**Excerpted text**
▬▬▬

JEDDAH, 8 November 2004 — When Pakistan President Pervez Musharraf visited Kabul earlier this week, no one pronounced the “T” word which had bedeviled relations between the two neighbors since the overthrow of the Taleban in 2002.
Most Afghans believe that the Taleban was a phenomenon concocted by the Pakistani military intelligence against indigenous Afghan Mujahedeen who had managed to force the Soviet Army out and to capture Kabul in 1992. So, when the Taleban regime collapsed, Pakistan was left without any influence in Afghanistan, a country it regards as its hinterland in its decades-long conflict with India. By promoting the Taleban, if not actually inventing them, Pakistan played the Pushtun card in Afghanistan, and lost.
This week’s visit, however, was a major comeback and a diplomatic coup for Musharraf. He became the first foreign leader to visit Kabul after Karzai was sworn in as the new Afghan president.
The symbolism of the visit could not be lost on anyone. Karzai’s victory means that the Pushtuns are, once again, at the center of Afghan politics and that Pakistan is prepared to back them as it had done with the Taleban.
For his part, Karzai needs Pakistan if only to modify his image as Washington’s man.
AS for the United States, it needs Pakistan and Afghanistan to come closer together for three reasons.
The first is that without their sincere cooperation the war being fought against terrorists, possibly including Osama Bin Laden and his gang, in the wild uplands that form part of their frontier, would have little chance of ending in victory. Terrorists have used bad relations between Pakistan and Afghanistan to their own advantage, at times by playing one side against the other.
The decision announced during Musharraf’s visit to set up a joint Afghan-Pakistani committee to supervise the anti-terrorist war on the border is a major step forward.
The second reason why the US wants Kabul and Islamabad to draw closer to one another is Washington’s desire to find a counter to Iran’s growing influence in parts of Afghanistan.

▬▬▬

**Extracted entries**
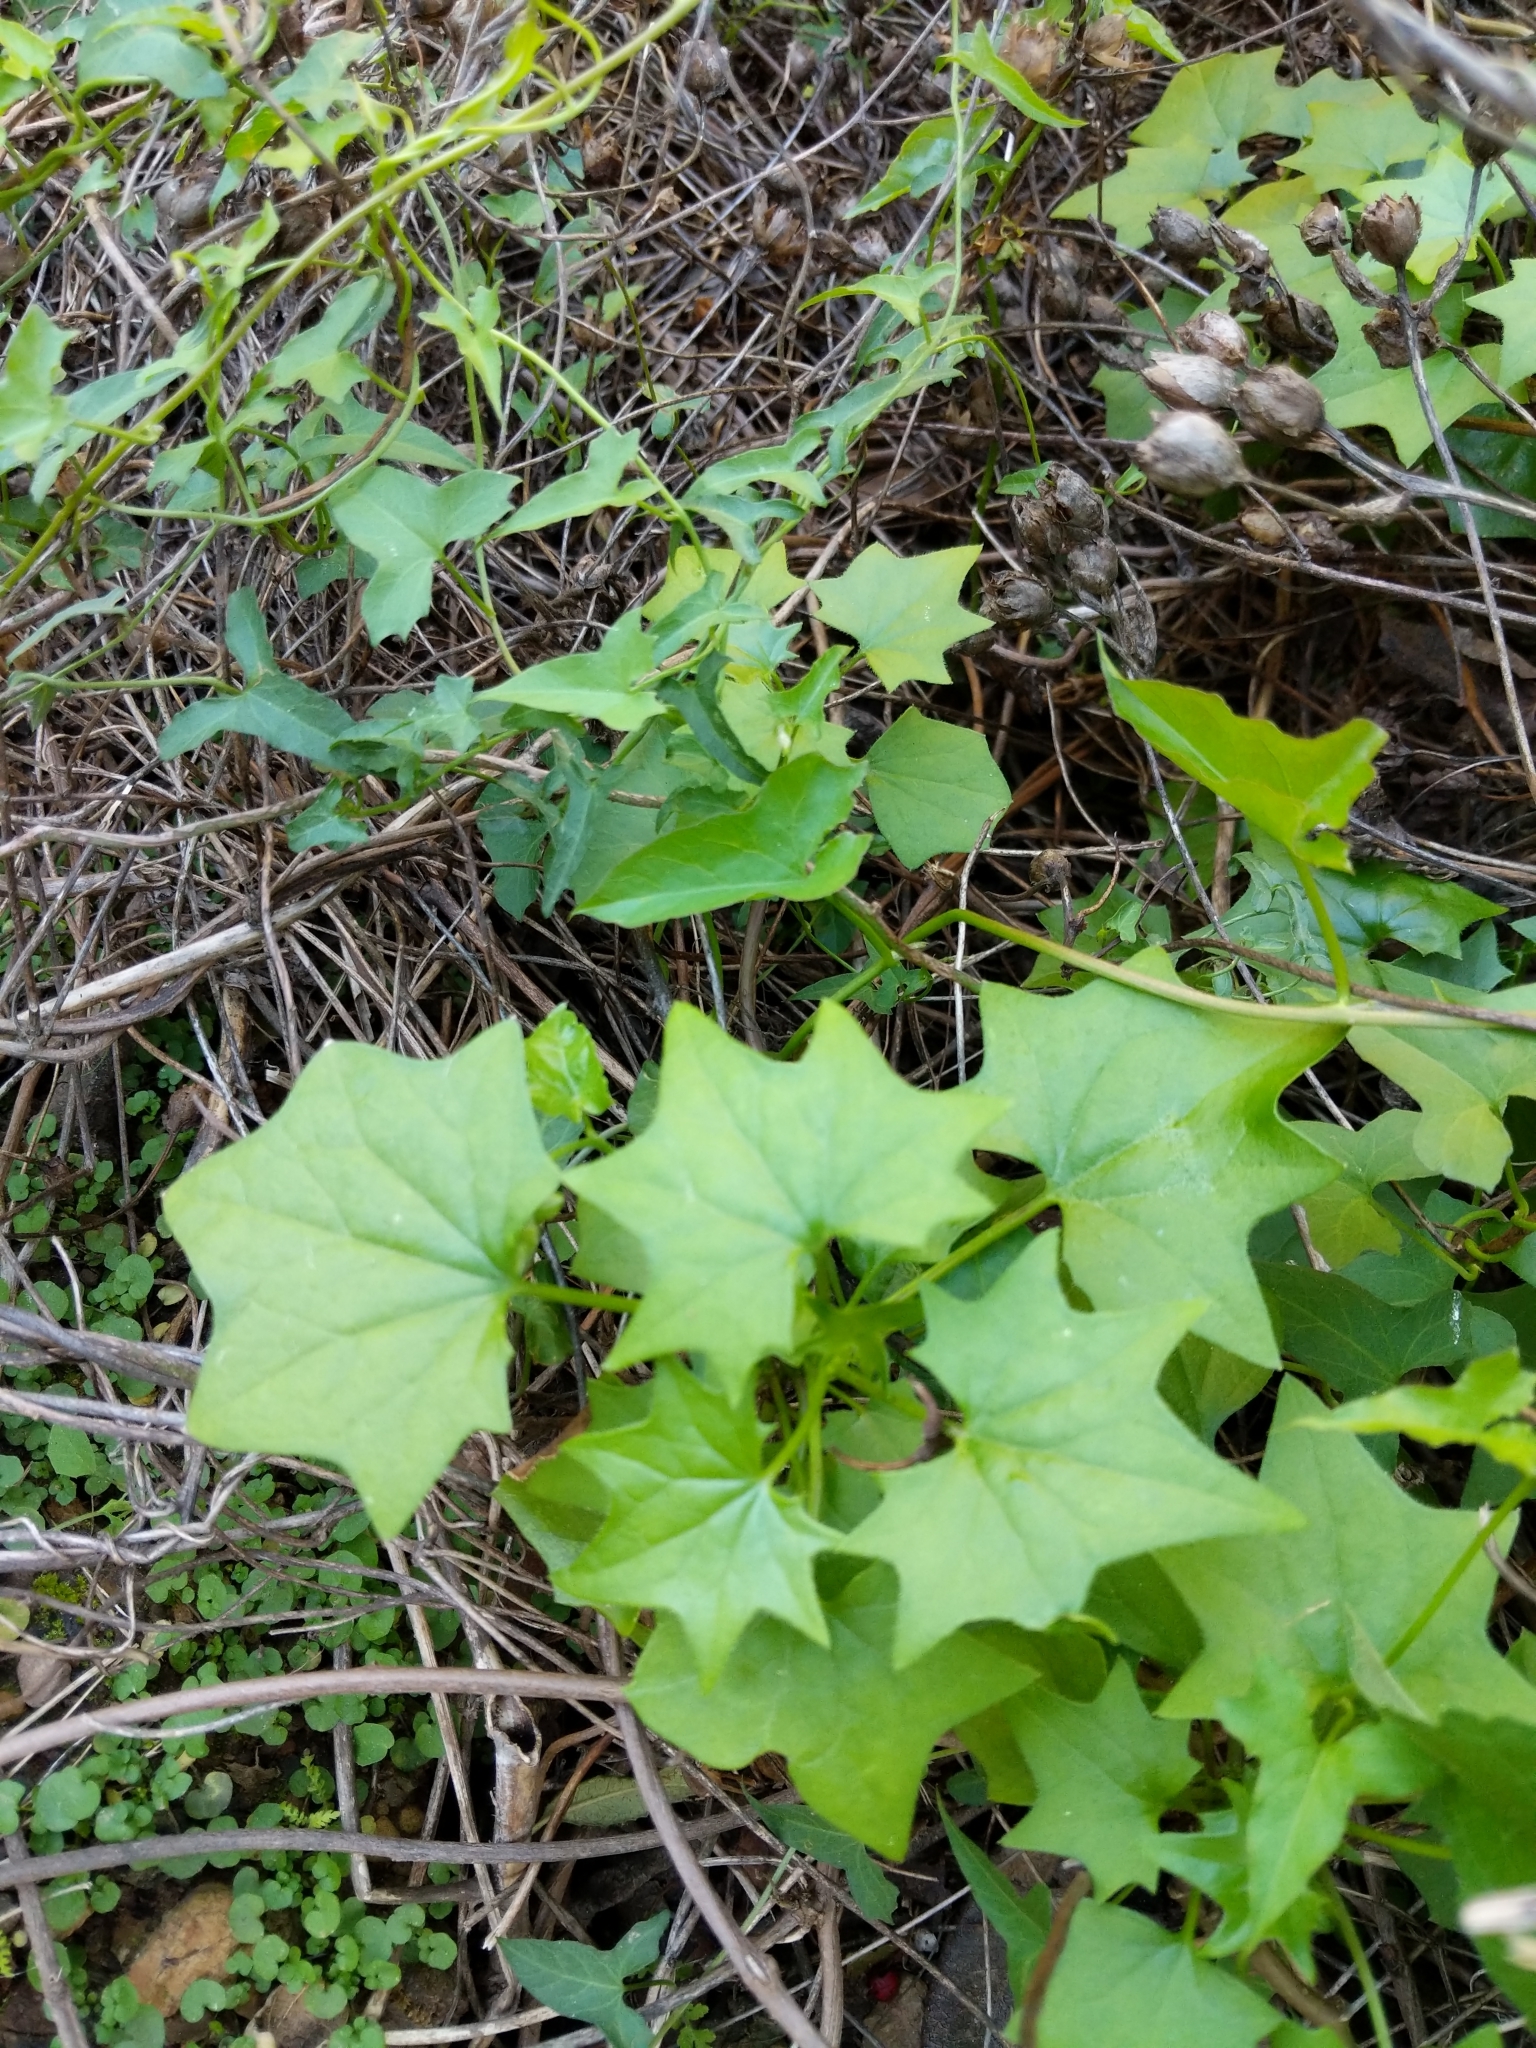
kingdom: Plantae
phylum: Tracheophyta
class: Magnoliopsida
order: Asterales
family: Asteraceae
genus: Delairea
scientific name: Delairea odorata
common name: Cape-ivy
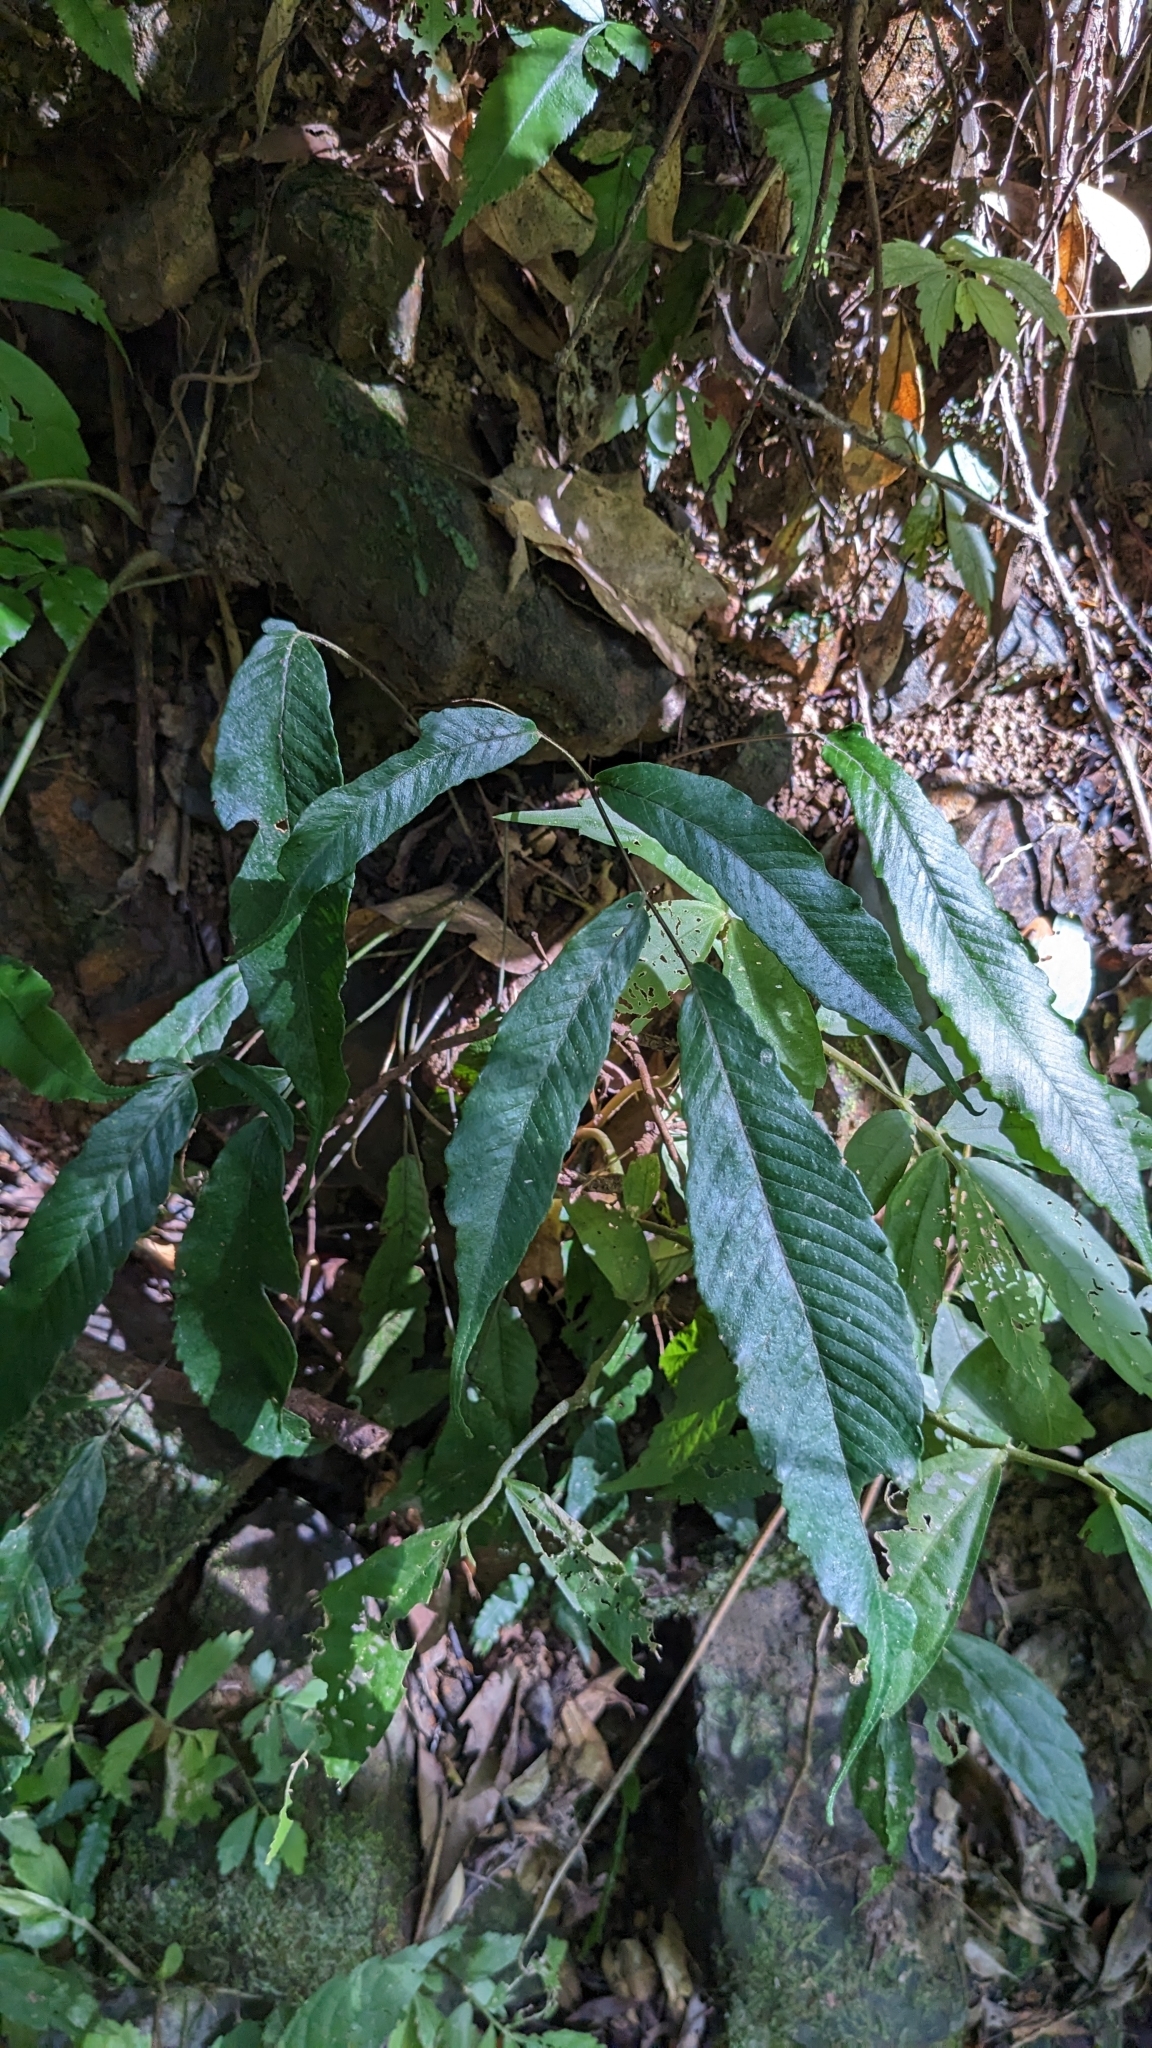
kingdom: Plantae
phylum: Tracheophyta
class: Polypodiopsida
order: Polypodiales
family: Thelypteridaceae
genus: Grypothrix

▬▬▬

**Exercise requirements**
1 - Summarize the commentary on Musharraf's Kabul visit in two sentences.
2 - Please carry the commentary on Musharraf's Kabul visit further, starting after its final sentence.
The material was drawn from a separate source.

**Responses by task**
1 - Pakistan President Pervez Musharraf's trip to Kabul made him the first foreign leader to visit after Karzai was sworn in, a diplomatic comeback for Pakistan, which had been left without influence in Afghanistan when the Taleban regime it promoted collapsed. The United States wants the two neighbors to draw closer, partly because their cooperation is needed to win the war against terrorists along their frontier and partly to counter Iran's growing influence in parts of Afghanistan.

2 -
Finally, Washington hopes to help India and Pakistan come to a deal on Kashmir, ending one of the oldest conflicts in the modern world. The prospect of India getting access to Central Asia through Pakistan and Afghanistan may well provide the extra inducement needed to speed up things on Kashmir. By reviving the special relations forged between the Taleban and Islamabad, Karzai also paves the way for relaunching an ambitious plan to build oil and gas pipelines to link the energy-rich lands of Central Asia, the Caspian basin and Kazakhstan to the outside world via Afghanistan and Pakistan.
Before the fall of the Taleban, Karzai worked as a consultant for the American oil company Amoco that was involved in the initial pipelines deal. Another key figure involved in the negotiations at the time was Zalmay Khalilzad, an ethnic Pushtun and a naturalized American who now serves as US ambassador to Kabul. A third member of the Amoco consultancy group, Ashraf Ghani, is finance minister of Afghanistan.
“The project worked out between the Taleban and Amoco is being revived without the Taleban,” says Farhad Kuhi, a London-based oil analyst. “Had the Taleban agreed to hand over Bin Laden to the Americans they would still be in power and the pipelines would be built by Amoco with Karzai and Khalilzad as consultants.
The pieplines project has received a major boost, and a sense of urgency, as a result of skyrocketing crude oil prices in recent months. In its new, expanded version the project also envisages a branch to India that is emerging as the world’s fastest growing oil market after China.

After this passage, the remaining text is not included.